BERT-Tiny-5 Fine-tuned for SQuAD v2
Property | Value |
---|---|
Model Size | 24.34 MB |
Research Paper | Well-Read Students Learn Better |
Performance (EM/F1) | 57.12% / 60.86% |
Training Dataset | SQuAD 2.0 (130k samples) |
What is bert-tiny-5-finetuned-squadv2?
This is a compressed version of BERT, specifically designed for environments with limited computational resources. The model has been fine-tuned on the SQuAD v2.0 dataset for question-answering tasks, achieving impressive performance metrics while maintaining a compact size of just 24.34MB.
Implementation Details
The model was trained on a Tesla P100 GPU with 25GB RAM, using the SQuAD 2.0 dataset which combines 100,000 answerable questions with 50,000 unanswerable questions. It demonstrates significant improvements over its predecessor, achieving 57.12% Exact Match (EM) and 60.86% F1 score.

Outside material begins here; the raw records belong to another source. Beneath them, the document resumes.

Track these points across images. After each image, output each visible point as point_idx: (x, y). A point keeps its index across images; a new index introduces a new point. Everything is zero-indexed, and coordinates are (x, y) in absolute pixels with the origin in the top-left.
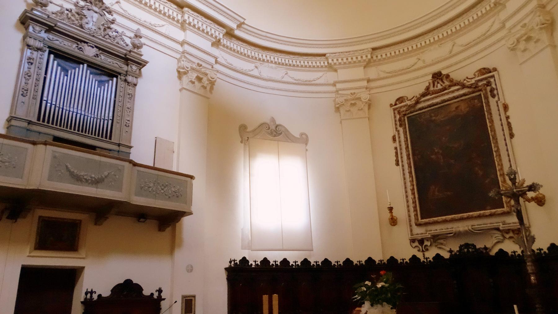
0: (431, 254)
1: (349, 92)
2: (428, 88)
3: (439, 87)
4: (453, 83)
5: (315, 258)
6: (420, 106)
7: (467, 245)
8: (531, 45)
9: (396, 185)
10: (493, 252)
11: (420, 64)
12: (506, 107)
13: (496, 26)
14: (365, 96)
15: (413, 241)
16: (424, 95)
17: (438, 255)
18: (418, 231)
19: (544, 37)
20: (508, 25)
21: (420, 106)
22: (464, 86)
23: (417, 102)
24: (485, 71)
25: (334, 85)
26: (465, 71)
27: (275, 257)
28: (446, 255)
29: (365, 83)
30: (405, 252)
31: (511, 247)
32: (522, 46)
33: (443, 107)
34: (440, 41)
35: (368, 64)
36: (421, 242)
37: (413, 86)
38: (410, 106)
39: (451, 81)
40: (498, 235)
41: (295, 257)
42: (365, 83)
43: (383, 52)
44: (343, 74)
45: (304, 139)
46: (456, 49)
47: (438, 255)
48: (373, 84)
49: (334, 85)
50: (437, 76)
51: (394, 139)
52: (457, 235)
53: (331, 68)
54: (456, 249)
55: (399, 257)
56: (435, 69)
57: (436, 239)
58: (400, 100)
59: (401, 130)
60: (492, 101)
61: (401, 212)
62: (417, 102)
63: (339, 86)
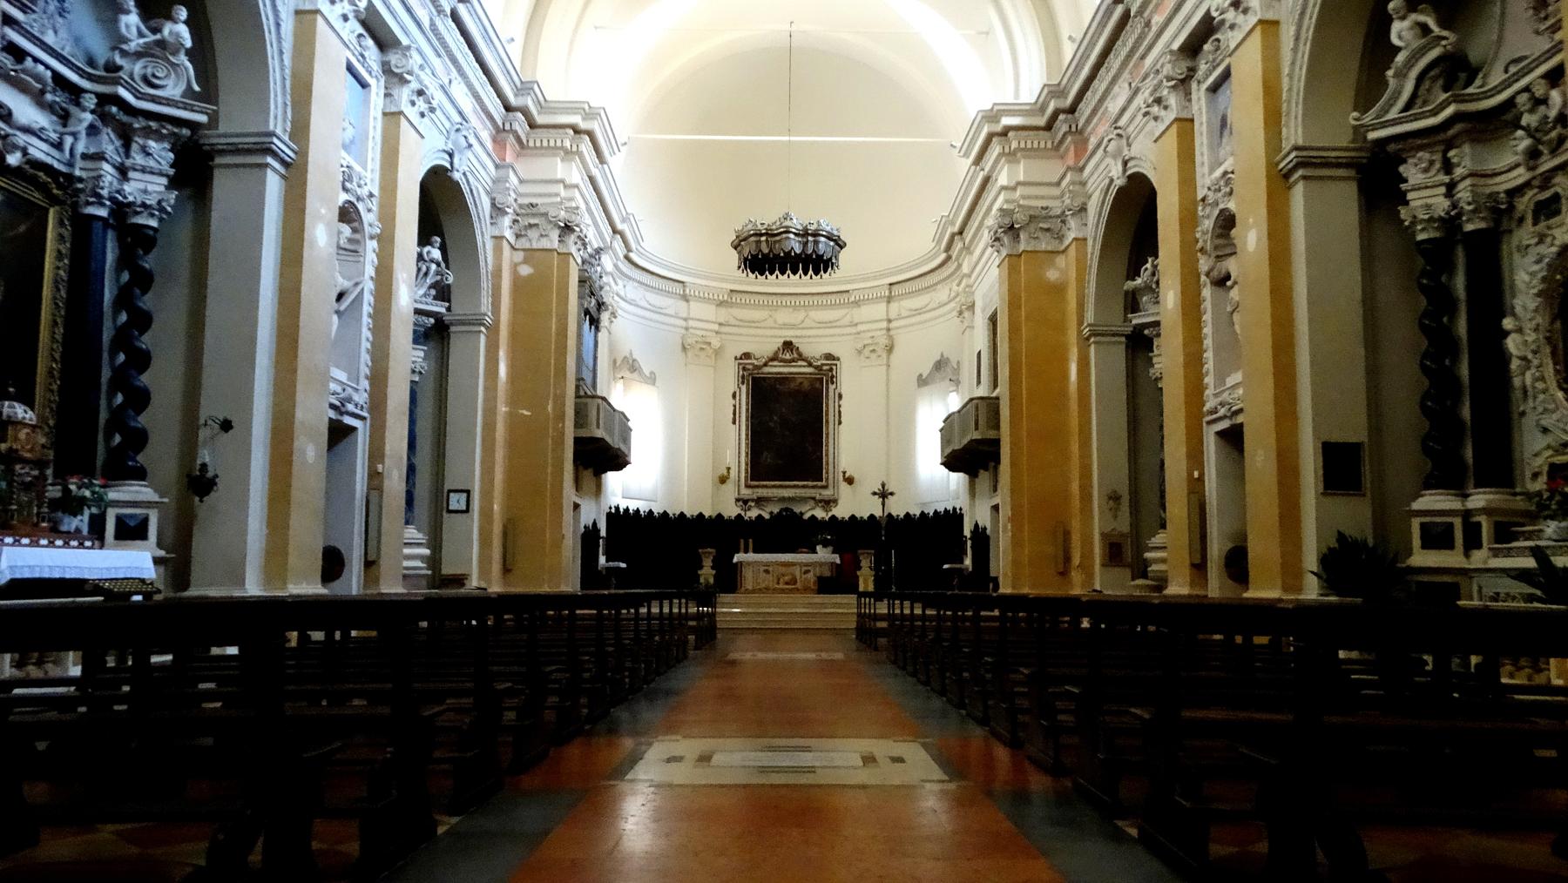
0: (753, 514)
1: (700, 333)
2: (776, 353)
3: (788, 356)
4: (801, 357)
5: (657, 510)
6: (766, 370)
7: (787, 509)
8: (874, 356)
9: (733, 448)
10: (806, 516)
11: (770, 323)
12: (840, 396)
13: (846, 321)
14: (716, 343)
15: (738, 500)
16: (772, 359)
17: (760, 516)
18: (746, 493)
19: (884, 355)
20: (860, 328)
21: (766, 370)
22: (810, 365)
23: (765, 365)
24: (829, 357)
25: (685, 320)
26: (813, 348)
27: (633, 505)
28: (767, 516)
29: (716, 327)
30: (731, 511)
31: (820, 514)
32: (866, 352)
33: (784, 379)
34: (795, 308)
35: (721, 304)
36: (745, 502)
37: (764, 345)
38: (757, 367)
39: (800, 355)
40: (812, 503)
41: (643, 507)
42: (716, 327)
43: (739, 296)
44: (699, 310)
45: (652, 380)
46: (808, 323)
47: (760, 516)
48: (724, 329)
49: (685, 320)
50: (788, 345)
51: (734, 396)
52: (783, 499)
53: (685, 298)
54: (776, 511)
55: (726, 515)
56: (789, 335)
57: (760, 501)
58: (747, 355)
59: (744, 388)
60: (832, 387)
61: (733, 473)
62: (765, 365)
63: (691, 323)
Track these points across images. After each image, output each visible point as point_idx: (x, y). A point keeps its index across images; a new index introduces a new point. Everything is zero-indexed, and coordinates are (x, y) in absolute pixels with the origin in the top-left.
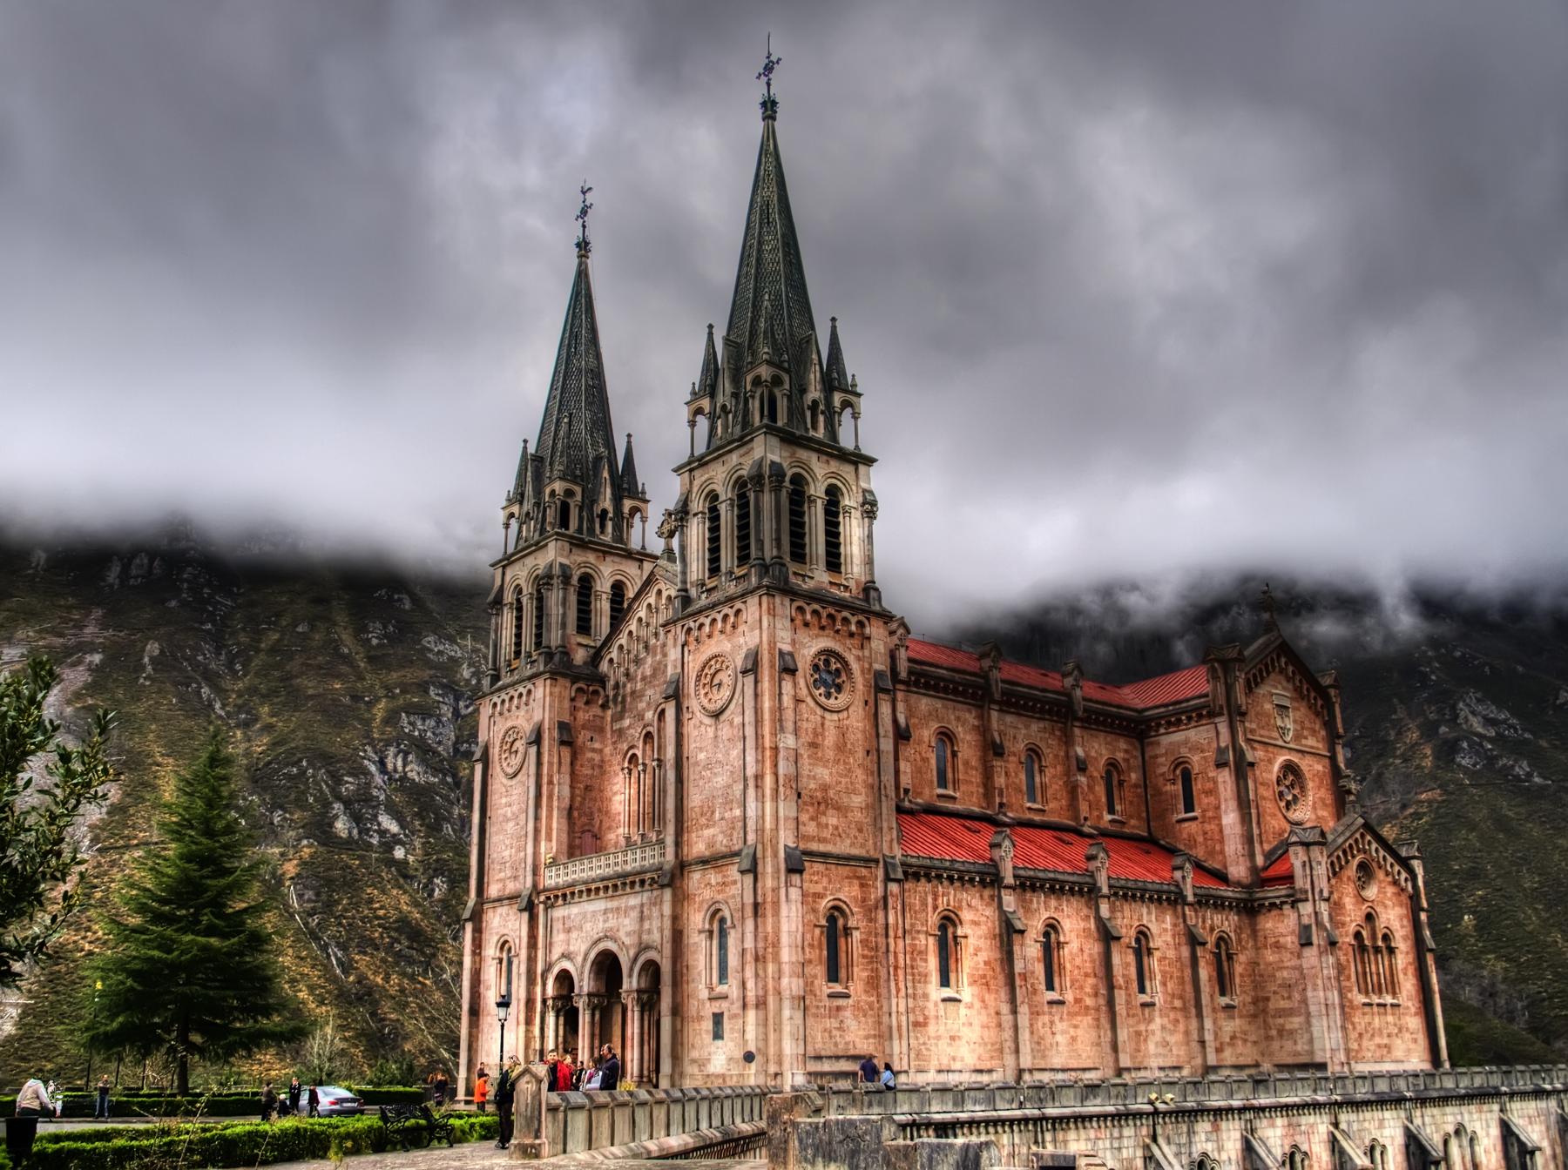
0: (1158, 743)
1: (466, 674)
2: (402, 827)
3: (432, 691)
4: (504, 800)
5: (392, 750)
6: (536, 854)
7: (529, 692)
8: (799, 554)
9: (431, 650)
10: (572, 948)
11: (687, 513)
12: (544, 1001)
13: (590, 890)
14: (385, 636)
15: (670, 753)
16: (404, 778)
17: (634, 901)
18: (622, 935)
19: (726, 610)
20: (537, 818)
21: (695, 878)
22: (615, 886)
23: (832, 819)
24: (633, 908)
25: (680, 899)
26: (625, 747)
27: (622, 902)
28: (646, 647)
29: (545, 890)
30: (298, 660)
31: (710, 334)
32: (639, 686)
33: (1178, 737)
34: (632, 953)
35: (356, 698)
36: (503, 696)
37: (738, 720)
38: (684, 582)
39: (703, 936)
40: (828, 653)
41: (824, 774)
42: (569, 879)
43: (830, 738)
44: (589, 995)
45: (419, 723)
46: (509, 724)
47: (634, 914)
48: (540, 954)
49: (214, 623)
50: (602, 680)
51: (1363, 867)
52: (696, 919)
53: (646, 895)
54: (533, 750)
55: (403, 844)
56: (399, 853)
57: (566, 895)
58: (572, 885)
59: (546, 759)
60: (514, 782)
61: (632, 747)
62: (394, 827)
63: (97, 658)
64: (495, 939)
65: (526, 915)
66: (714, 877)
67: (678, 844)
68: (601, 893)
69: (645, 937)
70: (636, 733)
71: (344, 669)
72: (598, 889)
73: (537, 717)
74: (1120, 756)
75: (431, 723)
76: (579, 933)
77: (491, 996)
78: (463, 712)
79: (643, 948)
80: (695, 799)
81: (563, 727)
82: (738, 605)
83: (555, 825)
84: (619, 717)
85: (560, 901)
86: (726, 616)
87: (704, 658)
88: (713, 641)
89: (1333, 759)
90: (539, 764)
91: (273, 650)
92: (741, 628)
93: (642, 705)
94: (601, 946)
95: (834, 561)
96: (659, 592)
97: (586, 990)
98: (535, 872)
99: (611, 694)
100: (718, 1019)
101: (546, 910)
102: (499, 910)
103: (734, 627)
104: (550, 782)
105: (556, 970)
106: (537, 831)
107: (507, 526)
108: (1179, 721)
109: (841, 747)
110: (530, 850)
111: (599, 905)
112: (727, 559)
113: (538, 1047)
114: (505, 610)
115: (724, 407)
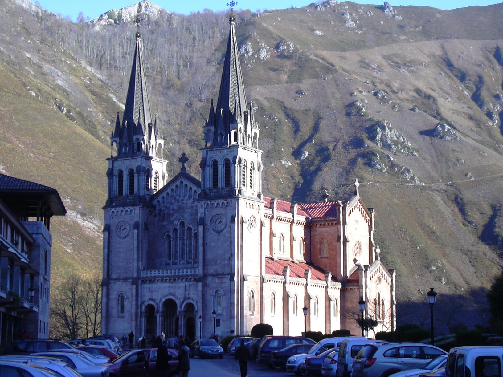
0: (316, 231)
4: (118, 246)
6: (138, 266)
7: (131, 210)
10: (153, 297)
11: (205, 165)
12: (141, 313)
13: (163, 280)
15: (201, 241)
17: (183, 284)
18: (177, 294)
19: (223, 201)
20: (138, 254)
21: (209, 280)
22: (175, 280)
24: (181, 287)
25: (205, 285)
26: (164, 231)
27: (177, 285)
28: (175, 199)
29: (141, 278)
31: (212, 103)
32: (171, 212)
33: (324, 229)
34: (182, 300)
36: (117, 209)
37: (228, 235)
38: (204, 187)
39: (212, 297)
42: (153, 275)
44: (162, 312)
46: (121, 220)
47: (183, 288)
48: (140, 299)
50: (154, 207)
51: (379, 277)
52: (210, 292)
53: (187, 283)
54: (136, 231)
57: (152, 280)
58: (156, 277)
59: (140, 234)
60: (124, 240)
61: (168, 232)
64: (116, 293)
65: (134, 286)
66: (217, 281)
67: (204, 269)
68: (168, 281)
69: (187, 296)
70: (171, 228)
72: (166, 280)
73: (136, 219)
76: (158, 293)
77: (114, 311)
79: (185, 299)
80: (209, 256)
81: (146, 224)
82: (228, 200)
83: (144, 257)
84: (163, 220)
85: (148, 282)
86: (223, 203)
87: (214, 214)
88: (217, 209)
89: (370, 238)
90: (138, 236)
92: (228, 208)
93: (172, 219)
94: (167, 298)
96: (182, 182)
97: (160, 310)
98: (138, 272)
99: (158, 212)
100: (218, 321)
101: (141, 284)
102: (118, 283)
103: (226, 206)
104: (142, 243)
105: (146, 304)
106: (138, 258)
107: (112, 145)
108: (324, 224)
110: (135, 264)
111: (167, 285)
112: (221, 183)
113: (139, 327)
114: (114, 178)
115: (221, 134)
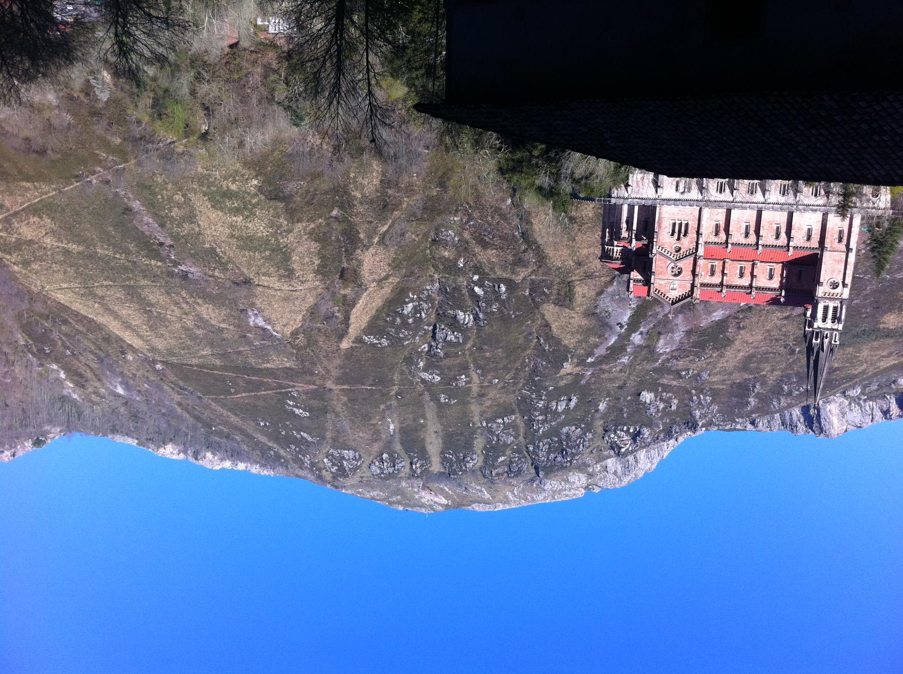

- Optimized for resource-constrained environments
- Trained using WordPiece masking
- Capable of handling unanswerable questions
- Easy integration with HuggingFace transformers pipeline
Core Capabilities
- Question answering on given context
- Ability to determine when no answer is supported by the context
- Efficient inference with minimal computational requirements
- Support for English language processing
Frequently Asked Questions
Q: What makes this model unique?
This model stands out for its excellent balance between size and performance. At just 24.34MB, it achieves significantly better results (57.12% EM, 60.86% F1) compared to its predecessor while maintaining a compact form factor suitable for deployment in resource-constrained environments.
Q: What are the recommended use cases?
The model is ideal for applications requiring question-answering capabilities in resource-limited settings, such as mobile devices or edge computing scenarios. It's particularly effective when used in knowledge distillation contexts, where it can benefit from larger teacher models.